SELENBP1 substrates other than methanethiol: SELENBP1 is a thiol oxidase. a, Schematic drawing of the assay developed to test for the capability of SELENBP1 to convert different volatile and non-volatile substrates. The assay was set up in reaction wells in a 384 well-plate. Generation of potential gaseous SELENBP1 substrates through MGL-catalyzed elimination reactions was followed (in adjacent reaction wells) by assessment of the volatile thiols/selenols using Ellman's reagent with spectrophotometric measurement of TNB²⁻ at 412 nm, and by testing for thiol oxidase activity of recombinant SELENBP1 using the volatile substrates (left panel).

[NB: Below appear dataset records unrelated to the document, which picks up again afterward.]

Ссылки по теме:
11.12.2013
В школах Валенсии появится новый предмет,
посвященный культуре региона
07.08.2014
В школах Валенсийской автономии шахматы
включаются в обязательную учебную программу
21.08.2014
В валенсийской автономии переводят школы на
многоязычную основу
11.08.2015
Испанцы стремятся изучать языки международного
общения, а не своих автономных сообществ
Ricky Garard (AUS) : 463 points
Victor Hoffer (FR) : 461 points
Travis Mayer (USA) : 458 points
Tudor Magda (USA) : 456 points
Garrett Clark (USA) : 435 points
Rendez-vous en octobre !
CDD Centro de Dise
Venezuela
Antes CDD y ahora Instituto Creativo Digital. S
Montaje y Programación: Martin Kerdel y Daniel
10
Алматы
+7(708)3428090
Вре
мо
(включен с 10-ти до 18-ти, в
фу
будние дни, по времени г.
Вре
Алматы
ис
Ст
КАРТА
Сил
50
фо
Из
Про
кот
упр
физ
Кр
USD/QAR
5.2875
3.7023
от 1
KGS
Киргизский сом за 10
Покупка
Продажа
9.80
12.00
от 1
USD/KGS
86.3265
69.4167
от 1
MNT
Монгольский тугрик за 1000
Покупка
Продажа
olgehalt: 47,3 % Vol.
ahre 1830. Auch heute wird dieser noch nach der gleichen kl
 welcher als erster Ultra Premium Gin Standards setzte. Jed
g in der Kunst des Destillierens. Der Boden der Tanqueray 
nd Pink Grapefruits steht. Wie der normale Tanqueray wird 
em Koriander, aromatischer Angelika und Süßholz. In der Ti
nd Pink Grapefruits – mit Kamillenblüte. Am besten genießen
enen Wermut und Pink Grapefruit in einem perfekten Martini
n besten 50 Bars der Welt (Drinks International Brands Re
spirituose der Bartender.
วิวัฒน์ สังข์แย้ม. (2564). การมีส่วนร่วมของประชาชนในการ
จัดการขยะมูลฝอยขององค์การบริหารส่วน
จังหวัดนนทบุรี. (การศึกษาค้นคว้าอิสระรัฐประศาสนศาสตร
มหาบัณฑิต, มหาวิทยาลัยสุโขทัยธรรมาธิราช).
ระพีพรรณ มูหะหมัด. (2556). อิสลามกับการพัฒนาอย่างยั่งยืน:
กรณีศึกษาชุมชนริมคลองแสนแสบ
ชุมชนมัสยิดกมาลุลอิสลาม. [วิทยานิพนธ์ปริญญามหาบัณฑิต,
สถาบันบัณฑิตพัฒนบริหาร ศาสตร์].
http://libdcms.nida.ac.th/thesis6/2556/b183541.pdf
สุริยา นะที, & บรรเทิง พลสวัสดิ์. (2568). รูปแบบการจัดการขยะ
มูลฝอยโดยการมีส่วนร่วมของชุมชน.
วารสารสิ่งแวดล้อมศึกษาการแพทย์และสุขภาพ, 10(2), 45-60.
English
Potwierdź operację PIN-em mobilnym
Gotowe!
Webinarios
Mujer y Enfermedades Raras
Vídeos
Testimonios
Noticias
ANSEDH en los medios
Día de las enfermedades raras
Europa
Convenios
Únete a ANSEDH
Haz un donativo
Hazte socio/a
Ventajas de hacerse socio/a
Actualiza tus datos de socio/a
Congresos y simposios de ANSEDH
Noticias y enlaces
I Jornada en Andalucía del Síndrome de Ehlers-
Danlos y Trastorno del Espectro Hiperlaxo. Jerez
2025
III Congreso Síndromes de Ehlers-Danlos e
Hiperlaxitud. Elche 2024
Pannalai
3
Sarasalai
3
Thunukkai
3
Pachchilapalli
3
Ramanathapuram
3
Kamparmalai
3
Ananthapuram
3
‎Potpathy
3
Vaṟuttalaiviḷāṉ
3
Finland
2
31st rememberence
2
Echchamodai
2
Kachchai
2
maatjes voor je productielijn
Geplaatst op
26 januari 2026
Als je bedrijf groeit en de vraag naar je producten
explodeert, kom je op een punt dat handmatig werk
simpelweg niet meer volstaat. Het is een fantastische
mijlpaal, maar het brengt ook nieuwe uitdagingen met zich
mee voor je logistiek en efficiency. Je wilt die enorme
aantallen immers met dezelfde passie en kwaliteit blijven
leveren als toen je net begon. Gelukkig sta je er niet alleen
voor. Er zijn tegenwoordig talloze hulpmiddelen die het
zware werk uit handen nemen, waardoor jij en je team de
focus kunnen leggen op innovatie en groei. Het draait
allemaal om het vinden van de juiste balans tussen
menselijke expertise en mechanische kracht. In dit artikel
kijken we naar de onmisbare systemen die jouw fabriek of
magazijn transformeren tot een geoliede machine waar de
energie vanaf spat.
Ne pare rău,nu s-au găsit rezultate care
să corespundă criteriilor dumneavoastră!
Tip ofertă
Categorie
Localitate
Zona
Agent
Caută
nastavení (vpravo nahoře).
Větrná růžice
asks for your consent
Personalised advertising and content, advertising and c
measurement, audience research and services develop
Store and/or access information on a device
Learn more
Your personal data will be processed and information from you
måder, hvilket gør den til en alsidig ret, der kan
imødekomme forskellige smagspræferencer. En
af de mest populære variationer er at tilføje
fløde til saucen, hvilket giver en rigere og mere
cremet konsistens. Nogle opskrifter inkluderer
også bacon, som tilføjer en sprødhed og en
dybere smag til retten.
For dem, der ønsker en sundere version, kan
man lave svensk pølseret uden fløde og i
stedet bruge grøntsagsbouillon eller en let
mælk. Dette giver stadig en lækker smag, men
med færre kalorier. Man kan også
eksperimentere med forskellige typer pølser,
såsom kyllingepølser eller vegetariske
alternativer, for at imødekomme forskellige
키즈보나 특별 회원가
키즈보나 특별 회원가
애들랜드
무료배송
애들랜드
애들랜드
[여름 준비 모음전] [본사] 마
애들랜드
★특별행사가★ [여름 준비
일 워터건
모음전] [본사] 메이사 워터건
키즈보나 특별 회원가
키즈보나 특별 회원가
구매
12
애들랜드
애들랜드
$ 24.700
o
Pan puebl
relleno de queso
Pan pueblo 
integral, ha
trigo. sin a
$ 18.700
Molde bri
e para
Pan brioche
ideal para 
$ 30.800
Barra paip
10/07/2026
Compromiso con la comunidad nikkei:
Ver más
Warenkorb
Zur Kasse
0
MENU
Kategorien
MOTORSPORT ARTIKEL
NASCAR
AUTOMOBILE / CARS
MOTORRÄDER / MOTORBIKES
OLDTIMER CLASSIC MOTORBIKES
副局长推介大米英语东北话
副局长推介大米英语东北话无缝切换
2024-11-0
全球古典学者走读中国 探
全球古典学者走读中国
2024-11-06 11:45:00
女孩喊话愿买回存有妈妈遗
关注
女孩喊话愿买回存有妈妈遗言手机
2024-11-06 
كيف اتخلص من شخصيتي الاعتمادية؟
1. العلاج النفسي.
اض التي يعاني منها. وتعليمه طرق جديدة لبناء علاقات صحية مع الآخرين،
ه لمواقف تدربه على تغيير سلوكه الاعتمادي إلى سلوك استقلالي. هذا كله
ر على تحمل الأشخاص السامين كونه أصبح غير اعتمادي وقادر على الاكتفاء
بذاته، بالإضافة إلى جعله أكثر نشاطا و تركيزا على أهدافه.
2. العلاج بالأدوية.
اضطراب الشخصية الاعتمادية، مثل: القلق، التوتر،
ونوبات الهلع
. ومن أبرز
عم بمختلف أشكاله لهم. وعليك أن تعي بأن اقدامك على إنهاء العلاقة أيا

Liquid substrates were added directly to the SELENBP1 reaction wells (right panel). This scheme was created with BioRender.com. b, MGL-catalyzed generation of volatile thiols/selenols, as detected using Ellman's reagent. c, Detection of SELENBP1-catalyzed H₂S and H₂O₂ production from different substrates. Substrates tested and reaction scheme are given on the left. H₂S release (upper right panel) was assessed through lead (II)-acetate indicator paper; image of the lead sulfide precipitates by three independent protein isolates and densitometric quantitation of pixel density are shown. H₂O₂ production (lower right) was quantitated through a fluorometric HRP-coupled assay. All data are given as relative means ± SD from three independent experiments; the standard SELENBP1 substrate methanethiol was set to 1. (MT: methanethiol, ET: ethanethiol, PT: propanethiol, mPT: 2-methyl-1-propanethiol, PeT: 2-propene-1-thiol, BT: butanethiol, PtT: pentanethiol).

Fig. 5

Availability of dietary micronutrients (Cu and Se) is linked to oxidation of food-derived VSCs through the thiol oxidase activity of SELENBP1, resulting in the generation of redox signaling mediators. See text for details. Created with BioRender.com.